If an entry below contains an image, drop the image and retype the rest exactly.

__________

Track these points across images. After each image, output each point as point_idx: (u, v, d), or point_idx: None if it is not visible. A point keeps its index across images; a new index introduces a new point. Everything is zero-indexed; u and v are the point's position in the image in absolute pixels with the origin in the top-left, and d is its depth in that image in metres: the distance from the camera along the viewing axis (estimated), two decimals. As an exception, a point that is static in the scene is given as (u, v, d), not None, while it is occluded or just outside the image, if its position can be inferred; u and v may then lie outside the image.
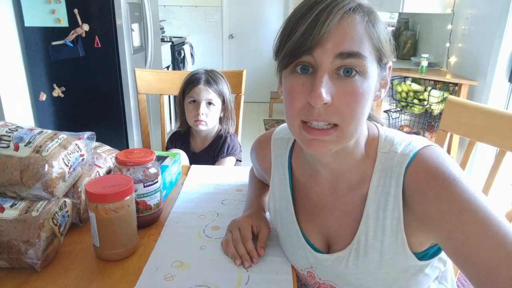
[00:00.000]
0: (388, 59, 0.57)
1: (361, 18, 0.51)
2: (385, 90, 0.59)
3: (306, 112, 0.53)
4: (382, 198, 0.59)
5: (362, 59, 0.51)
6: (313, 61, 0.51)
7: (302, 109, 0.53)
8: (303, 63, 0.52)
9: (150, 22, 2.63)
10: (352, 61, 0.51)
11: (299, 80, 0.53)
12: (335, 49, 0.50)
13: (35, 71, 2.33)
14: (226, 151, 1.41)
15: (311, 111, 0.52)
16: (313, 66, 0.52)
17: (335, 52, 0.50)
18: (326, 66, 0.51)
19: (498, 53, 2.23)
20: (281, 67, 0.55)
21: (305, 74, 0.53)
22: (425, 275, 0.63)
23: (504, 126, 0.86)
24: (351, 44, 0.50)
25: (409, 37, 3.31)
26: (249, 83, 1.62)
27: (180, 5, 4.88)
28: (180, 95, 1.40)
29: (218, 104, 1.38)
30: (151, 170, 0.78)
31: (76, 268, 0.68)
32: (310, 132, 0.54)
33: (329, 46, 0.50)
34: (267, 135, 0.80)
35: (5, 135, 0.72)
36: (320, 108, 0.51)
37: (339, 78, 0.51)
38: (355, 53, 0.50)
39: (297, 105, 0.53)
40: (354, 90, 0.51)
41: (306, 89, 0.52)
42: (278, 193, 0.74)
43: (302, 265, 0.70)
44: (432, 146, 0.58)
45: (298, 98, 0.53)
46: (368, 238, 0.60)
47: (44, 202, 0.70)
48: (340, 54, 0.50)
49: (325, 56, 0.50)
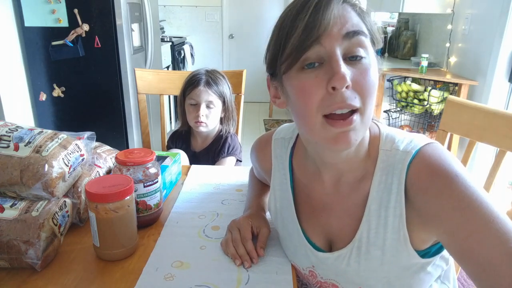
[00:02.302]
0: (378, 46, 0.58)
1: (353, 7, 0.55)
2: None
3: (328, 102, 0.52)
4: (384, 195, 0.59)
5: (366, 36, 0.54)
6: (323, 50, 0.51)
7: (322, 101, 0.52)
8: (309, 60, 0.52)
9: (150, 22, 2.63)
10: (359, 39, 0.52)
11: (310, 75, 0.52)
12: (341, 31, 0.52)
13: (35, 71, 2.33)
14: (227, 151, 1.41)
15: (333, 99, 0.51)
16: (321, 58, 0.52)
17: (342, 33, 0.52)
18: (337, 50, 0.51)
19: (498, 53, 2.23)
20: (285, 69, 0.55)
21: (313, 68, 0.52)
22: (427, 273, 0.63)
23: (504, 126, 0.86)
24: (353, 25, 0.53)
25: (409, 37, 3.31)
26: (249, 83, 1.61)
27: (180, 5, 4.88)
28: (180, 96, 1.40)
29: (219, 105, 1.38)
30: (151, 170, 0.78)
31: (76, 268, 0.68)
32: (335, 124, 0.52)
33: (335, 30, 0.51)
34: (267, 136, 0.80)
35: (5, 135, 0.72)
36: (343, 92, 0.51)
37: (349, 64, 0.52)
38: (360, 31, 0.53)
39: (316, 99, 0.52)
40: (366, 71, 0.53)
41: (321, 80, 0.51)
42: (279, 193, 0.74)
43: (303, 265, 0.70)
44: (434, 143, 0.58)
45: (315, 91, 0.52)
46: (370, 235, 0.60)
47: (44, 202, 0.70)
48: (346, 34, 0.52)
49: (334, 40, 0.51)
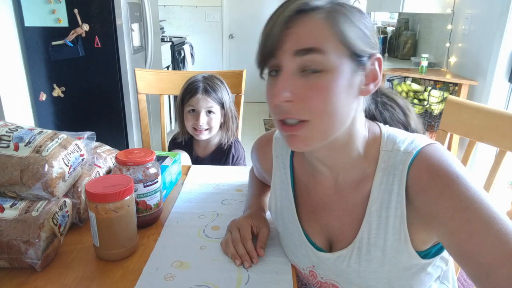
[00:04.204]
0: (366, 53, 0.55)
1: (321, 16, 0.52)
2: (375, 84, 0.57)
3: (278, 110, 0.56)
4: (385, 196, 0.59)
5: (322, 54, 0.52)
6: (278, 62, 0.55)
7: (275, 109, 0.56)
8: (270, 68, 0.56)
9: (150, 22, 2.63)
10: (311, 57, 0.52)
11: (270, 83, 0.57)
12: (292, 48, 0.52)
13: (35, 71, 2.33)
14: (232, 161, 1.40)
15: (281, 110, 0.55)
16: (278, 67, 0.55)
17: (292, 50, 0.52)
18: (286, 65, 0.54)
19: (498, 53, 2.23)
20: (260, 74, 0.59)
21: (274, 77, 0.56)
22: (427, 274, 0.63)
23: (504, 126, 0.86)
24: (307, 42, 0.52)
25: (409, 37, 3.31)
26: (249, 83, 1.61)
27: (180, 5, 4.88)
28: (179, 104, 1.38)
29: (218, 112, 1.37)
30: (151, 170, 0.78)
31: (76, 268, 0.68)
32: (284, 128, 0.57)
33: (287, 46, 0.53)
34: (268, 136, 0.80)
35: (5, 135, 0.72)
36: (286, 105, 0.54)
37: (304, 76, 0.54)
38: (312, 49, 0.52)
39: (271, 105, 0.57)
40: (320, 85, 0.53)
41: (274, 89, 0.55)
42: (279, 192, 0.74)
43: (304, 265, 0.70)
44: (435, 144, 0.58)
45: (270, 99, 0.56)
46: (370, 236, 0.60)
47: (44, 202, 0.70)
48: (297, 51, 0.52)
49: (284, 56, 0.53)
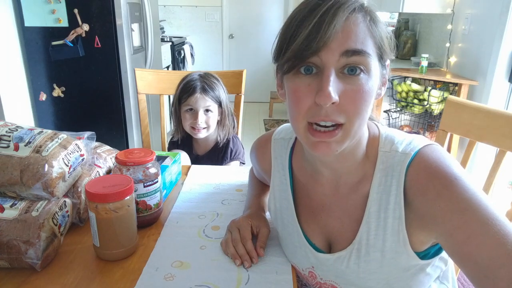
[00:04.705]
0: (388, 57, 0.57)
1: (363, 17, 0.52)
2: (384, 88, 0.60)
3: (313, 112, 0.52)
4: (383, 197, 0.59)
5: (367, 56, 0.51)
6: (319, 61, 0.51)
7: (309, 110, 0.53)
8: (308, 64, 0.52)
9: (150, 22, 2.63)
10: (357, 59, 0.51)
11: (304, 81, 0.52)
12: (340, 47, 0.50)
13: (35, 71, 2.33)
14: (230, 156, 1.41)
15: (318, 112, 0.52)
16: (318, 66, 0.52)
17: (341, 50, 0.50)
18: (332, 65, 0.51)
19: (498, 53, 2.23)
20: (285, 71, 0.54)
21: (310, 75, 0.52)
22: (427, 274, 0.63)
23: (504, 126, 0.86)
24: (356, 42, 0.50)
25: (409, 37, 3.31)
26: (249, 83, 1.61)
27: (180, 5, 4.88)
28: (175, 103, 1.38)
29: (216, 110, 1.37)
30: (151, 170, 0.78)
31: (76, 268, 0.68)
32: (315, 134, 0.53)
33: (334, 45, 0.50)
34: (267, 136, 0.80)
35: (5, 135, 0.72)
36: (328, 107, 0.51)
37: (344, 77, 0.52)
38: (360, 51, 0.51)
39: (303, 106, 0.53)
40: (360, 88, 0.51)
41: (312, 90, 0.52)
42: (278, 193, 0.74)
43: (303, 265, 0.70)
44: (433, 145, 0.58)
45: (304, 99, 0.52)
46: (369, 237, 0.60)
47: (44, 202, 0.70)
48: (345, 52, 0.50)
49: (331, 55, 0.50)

__________

■ Exercise response ■
Track these points across images. After each image, output each point as point_idx: (u, v, d), or point_idx: None if it is not visible. A point keeps its index across images; a new index introduces a new point. Everything is zero-indexed; u and v are the point's position in the image in absolute pixels with the origin in the top-left, and d is its depth in that image in metres: the distance from the camera along the viewing axis (estimated), two decimals. As an exception, a point that is static in the scene is given as (u, v, d), not None, while it is occluded or just outside the image, if its position can be inferred; u and v may then lie outside the image.
[00:00.000]
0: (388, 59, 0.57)
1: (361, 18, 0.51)
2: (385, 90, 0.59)
3: (306, 112, 0.53)
4: (382, 198, 0.59)
5: (362, 59, 0.51)
6: (313, 61, 0.51)
7: (302, 109, 0.53)
8: (303, 63, 0.52)
9: (150, 22, 2.63)
10: (352, 61, 0.51)
11: (299, 80, 0.53)
12: (335, 49, 0.50)
13: (35, 71, 2.33)
14: (226, 151, 1.41)
15: (311, 111, 0.52)
16: (313, 66, 0.52)
17: (335, 52, 0.50)
18: (326, 66, 0.51)
19: (498, 53, 2.23)
20: (281, 67, 0.55)
21: (305, 74, 0.53)
22: (425, 275, 0.63)
23: (504, 126, 0.86)
24: (351, 44, 0.50)
25: (409, 37, 3.31)
26: (249, 83, 1.62)
27: (180, 5, 4.88)
28: (180, 95, 1.40)
29: (218, 104, 1.38)
30: (151, 170, 0.78)
31: (76, 268, 0.68)
32: (310, 132, 0.54)
33: (329, 46, 0.50)
34: (267, 135, 0.80)
35: (5, 135, 0.72)
36: (320, 108, 0.51)
37: (339, 78, 0.51)
38: (355, 53, 0.50)
39: (297, 105, 0.53)
40: (354, 90, 0.51)
41: (306, 89, 0.52)
42: (278, 193, 0.74)
43: (302, 265, 0.70)
44: (432, 146, 0.58)
45: (298, 98, 0.53)
46: (368, 238, 0.60)
47: (44, 202, 0.70)
48: (340, 54, 0.50)
49: (325, 56, 0.50)
[00:02.302]
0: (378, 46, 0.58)
1: (353, 7, 0.55)
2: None
3: (328, 102, 0.52)
4: (384, 195, 0.59)
5: (366, 36, 0.54)
6: (323, 50, 0.51)
7: (322, 101, 0.52)
8: (309, 60, 0.52)
9: (150, 22, 2.63)
10: (359, 39, 0.52)
11: (310, 75, 0.52)
12: (341, 31, 0.52)
13: (35, 71, 2.33)
14: (227, 151, 1.41)
15: (333, 99, 0.51)
16: (321, 58, 0.52)
17: (342, 33, 0.52)
18: (337, 50, 0.51)
19: (498, 53, 2.23)
20: (285, 69, 0.55)
21: (313, 68, 0.52)
22: (427, 273, 0.63)
23: (504, 126, 0.86)
24: (353, 25, 0.53)
25: (409, 37, 3.31)
26: (249, 83, 1.61)
27: (180, 5, 4.88)
28: (180, 96, 1.40)
29: (219, 105, 1.38)
30: (151, 170, 0.78)
31: (76, 268, 0.68)
32: (335, 124, 0.52)
33: (335, 30, 0.51)
34: (267, 136, 0.80)
35: (5, 135, 0.72)
36: (343, 92, 0.51)
37: (349, 64, 0.52)
38: (360, 31, 0.53)
39: (316, 99, 0.52)
40: (366, 71, 0.53)
41: (321, 80, 0.51)
42: (279, 193, 0.74)
43: (303, 265, 0.70)
44: (434, 143, 0.58)
45: (315, 91, 0.52)
46: (370, 235, 0.60)
47: (44, 202, 0.70)
48: (346, 34, 0.52)
49: (334, 40, 0.51)
[00:04.204]
0: (366, 53, 0.55)
1: (321, 16, 0.52)
2: (375, 84, 0.57)
3: (278, 110, 0.56)
4: (385, 196, 0.59)
5: (322, 54, 0.52)
6: (278, 62, 0.55)
7: (275, 109, 0.56)
8: (270, 68, 0.56)
9: (150, 22, 2.63)
10: (311, 57, 0.52)
11: (270, 83, 0.57)
12: (292, 48, 0.52)
13: (35, 71, 2.33)
14: (232, 161, 1.40)
15: (281, 110, 0.55)
16: (278, 67, 0.55)
17: (292, 50, 0.52)
18: (286, 65, 0.54)
19: (498, 53, 2.23)
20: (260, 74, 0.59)
21: (274, 77, 0.56)
22: (427, 274, 0.63)
23: (504, 126, 0.86)
24: (307, 42, 0.52)
25: (409, 37, 3.31)
26: (249, 83, 1.61)
27: (180, 5, 4.88)
28: (179, 104, 1.38)
29: (218, 112, 1.37)
30: (151, 170, 0.78)
31: (76, 268, 0.68)
32: (284, 128, 0.57)
33: (287, 46, 0.53)
34: (268, 136, 0.80)
35: (5, 135, 0.72)
36: (286, 105, 0.54)
37: (304, 76, 0.54)
38: (312, 49, 0.52)
39: (271, 105, 0.57)
40: (320, 85, 0.53)
41: (274, 89, 0.55)
42: (279, 192, 0.74)
43: (304, 265, 0.70)
44: (435, 144, 0.58)
45: (270, 99, 0.56)
46: (370, 236, 0.60)
47: (44, 202, 0.70)
48: (297, 51, 0.52)
49: (284, 56, 0.53)
[00:04.705]
0: (388, 57, 0.57)
1: (363, 17, 0.52)
2: (384, 88, 0.60)
3: (313, 112, 0.52)
4: (383, 197, 0.59)
5: (367, 56, 0.51)
6: (319, 61, 0.51)
7: (309, 110, 0.53)
8: (308, 64, 0.52)
9: (150, 22, 2.63)
10: (357, 59, 0.51)
11: (304, 81, 0.52)
12: (340, 47, 0.50)
13: (35, 71, 2.33)
14: (230, 156, 1.41)
15: (318, 112, 0.52)
16: (318, 66, 0.52)
17: (341, 50, 0.50)
18: (332, 65, 0.51)
19: (498, 53, 2.23)
20: (285, 71, 0.54)
21: (310, 75, 0.52)
22: (427, 274, 0.63)
23: (504, 126, 0.86)
24: (356, 42, 0.50)
25: (409, 37, 3.31)
26: (249, 83, 1.61)
27: (180, 5, 4.88)
28: (175, 103, 1.38)
29: (216, 110, 1.37)
30: (151, 170, 0.78)
31: (76, 268, 0.68)
32: (315, 134, 0.53)
33: (334, 45, 0.50)
34: (267, 136, 0.80)
35: (5, 135, 0.72)
36: (328, 107, 0.51)
37: (344, 77, 0.52)
38: (360, 51, 0.51)
39: (303, 106, 0.53)
40: (360, 88, 0.51)
41: (312, 90, 0.52)
42: (278, 193, 0.74)
43: (303, 265, 0.70)
44: (433, 145, 0.58)
45: (304, 99, 0.52)
46: (369, 237, 0.60)
47: (44, 202, 0.70)
48: (345, 52, 0.50)
49: (331, 55, 0.50)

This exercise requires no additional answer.